Game-changing potential in the mobile arena
The combined organization should see a number of other benefits that are typical of acquisitions, including cost reductions from overlapping functions and leveraging each other’s customer base and channel partners. In this case, though, the coming together of Mitel and Polycom has game-changing potential, particularly in the area of mobile.
Last year, Mitel acquired Mavenir Systems, a vendor that sells software-based solutions directly into mobile operators and is deployed in well over 100 mobile networks today, including 47 of the top 50 economies. Mitel bought the company to shift to a mobile-first strategy. The concept of mobile first is certainly nothing new, and many UC vendors claim to have this positioning. However, Mavenir gives Mitel the assets that are deployed deep in the network instead of as a pure over-the-top solution.
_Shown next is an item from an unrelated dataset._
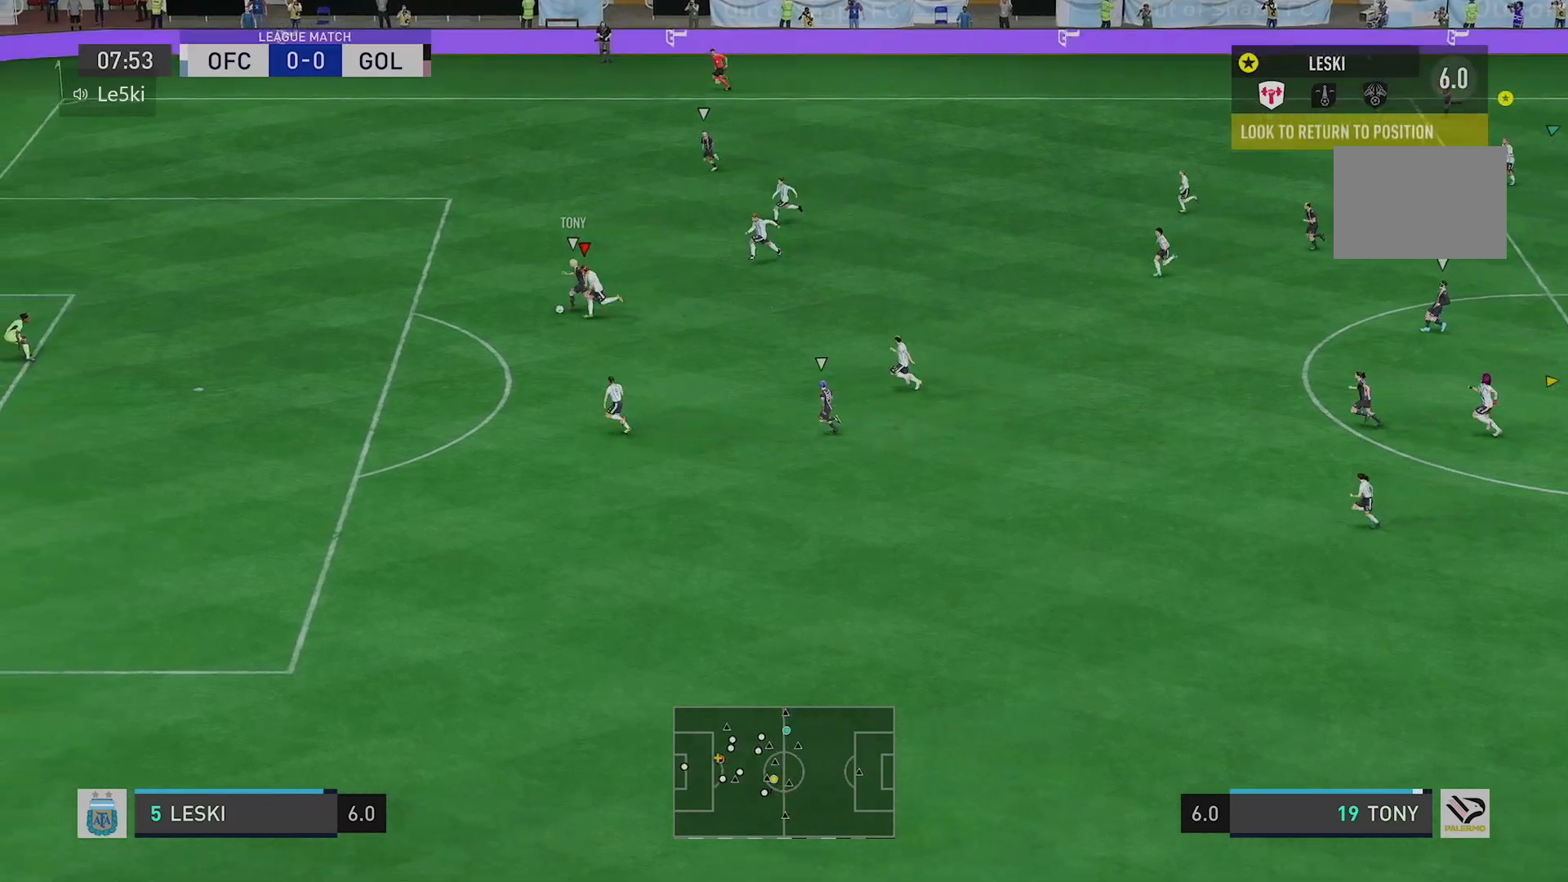
{"buttons": [], "left_stick": "left", "right_stick": "center", "events": []}
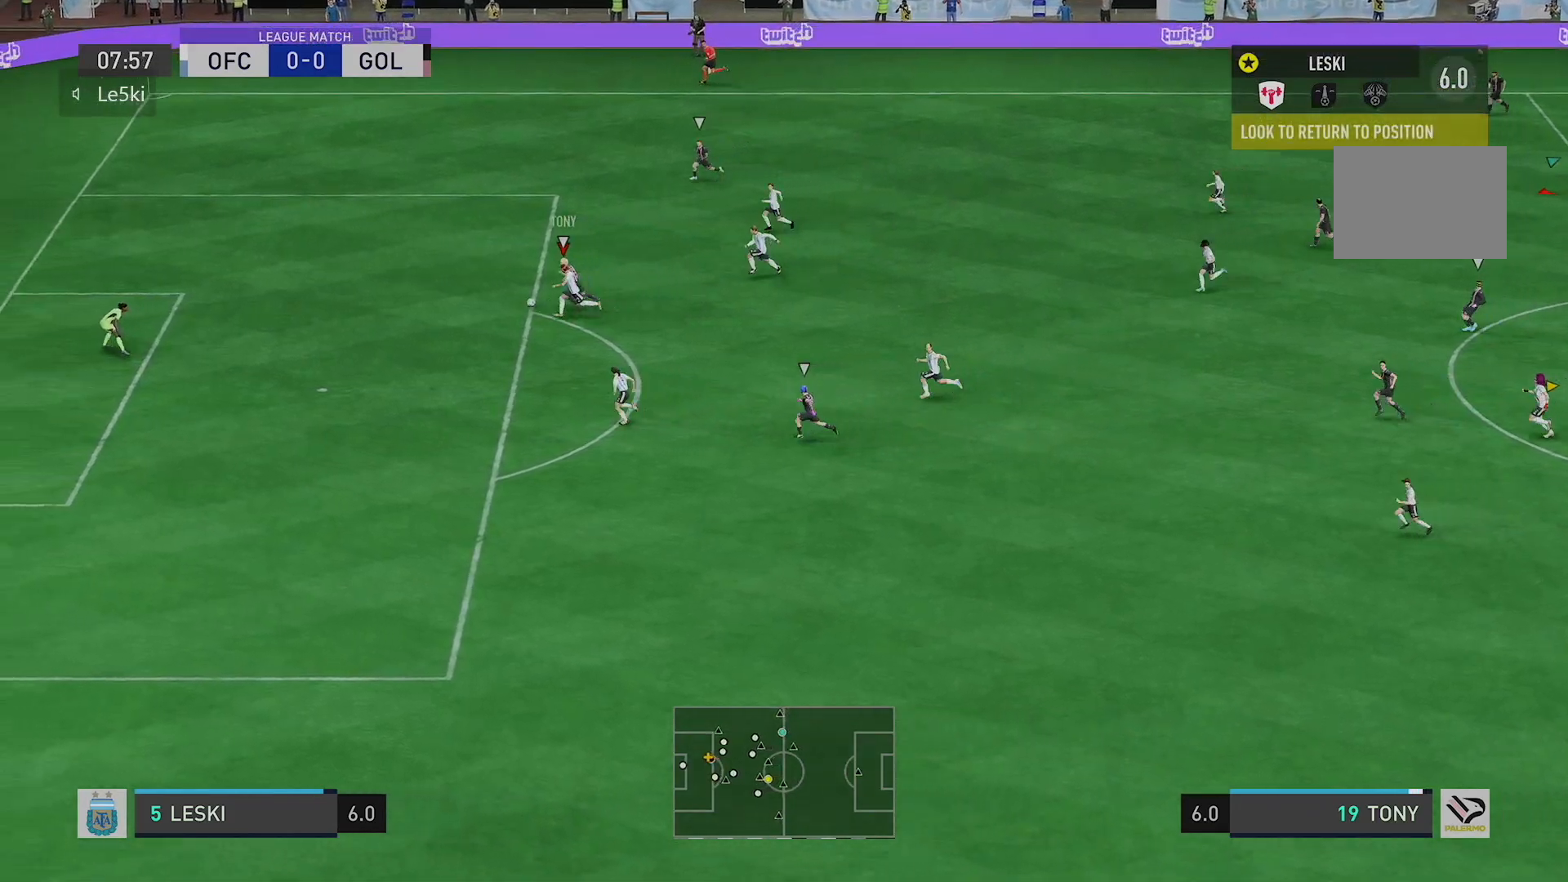
{"buttons": [], "left_stick": "left", "right_stick": "center", "events": []}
Polycom, meanwhile, has a history of providing high-quality voice and video experiences. It’s SoundStation conference phones offer best-in-class audio quality, and anyone who has participated in a Polycom video call (or watches Dr. Phil) understands the quality of Polycom video. However, the entire UC industry has lagged at building voice and video solutions that work well over wireless networks. Polycom and Mitel together could solve this in the network instead of having to rely on over-the-top optimization.
Also, Polycom has some unique features, such as acoustic fence, that greatly improve the quality of audio and video in noisy environments. This technology could be used to bring high-quality communications to places where audio and video have always struggled. For example, if you have ever tried to make a phone call in Starbucks, you know how the background noise can make it impossible to talk to someone. Audio fence completely blocks that out. This technology could be applied to areas such as factory floors, stadiums, oil fields and a number of other areas.
The UC industry has gone through a fair amount of consolidation already partially due to Mitel. But many of those acquisitions are done purely to consolidate share and reduce the number of vendors. Polycom and Mitel together have great potential to change the industry.